Mr O'Brien said the auction house was "sympathetic" to those who might be upset by its decision to sell the items in question.
Anti-Defamation Commission chairman Dvir Abramovich said Armitage Auctions had chosen "profits over doing the right thing by Holocaust survivors and the diggers who gave their lives to defeat the Nazis".
"[Armitage Auctions] will not get a free pass on this issue and for trampling and degrading the memory of the victims," Dr Abramovich said in a statement.
"Mainstreaming the devil's tools and trafficking in death is flat-out sickening and must never become normal in Tasmania.
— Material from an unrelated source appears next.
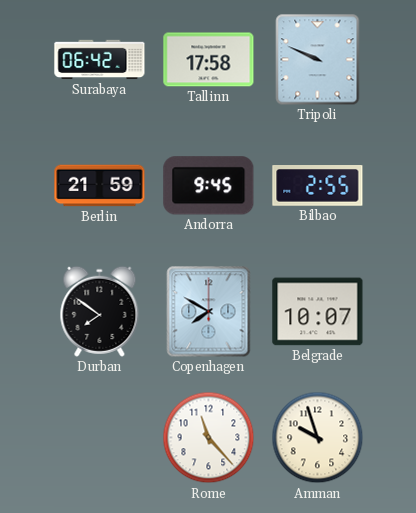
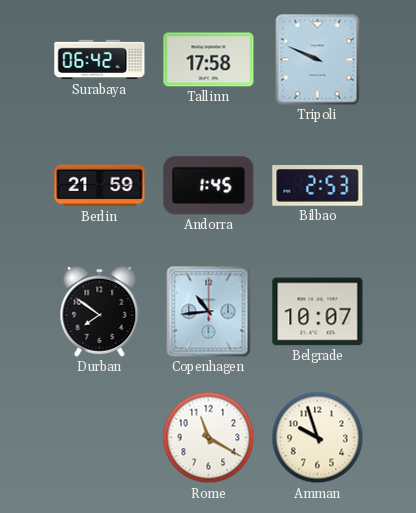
Andorra: 9:45 -> 1:45
Bilbao: 2:55 -> 2:53
Copenhagen: 7:50 -> 10:44
Rome: 11:23 -> 11:20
"We know that in the real world, anti-Semitic incitement, as represented by this paraphernalia, often results in violence and deadly attacks, and as we witness the growing threat of white supremacist organisations in our nation, we know that such groups have an appetite for these relics."
Dr Abramovich called on Armitage Auctions to "pluck up the ethical courage required and to immediately withdraw these grisly items from their shelves".
The Tasmanian Greens have also urged Armitage Auctions to reconsider its position on selling the items and pressured the state government to consider introducing a ban on the sale of Nazi memorabilia in Tasmania.
"It is one thing not to forget the past to ensure we don't repeat its mistakes; it's another to highlight and try to make money out of the Holocaust," Greens leader Cassy O'Connor said.
Attorney-General Elise Archer said the state government "strongly condemns" actions which "commemorate or seek to legitimise the Nazi movement".
"Any decision to offer Nazi related memorabilia for sale in our state would not be welcomed by the Tasmanian community.
"I strongly urge any individual or organisation in Tasmania to think twice about seeking to profit from the sale of such items."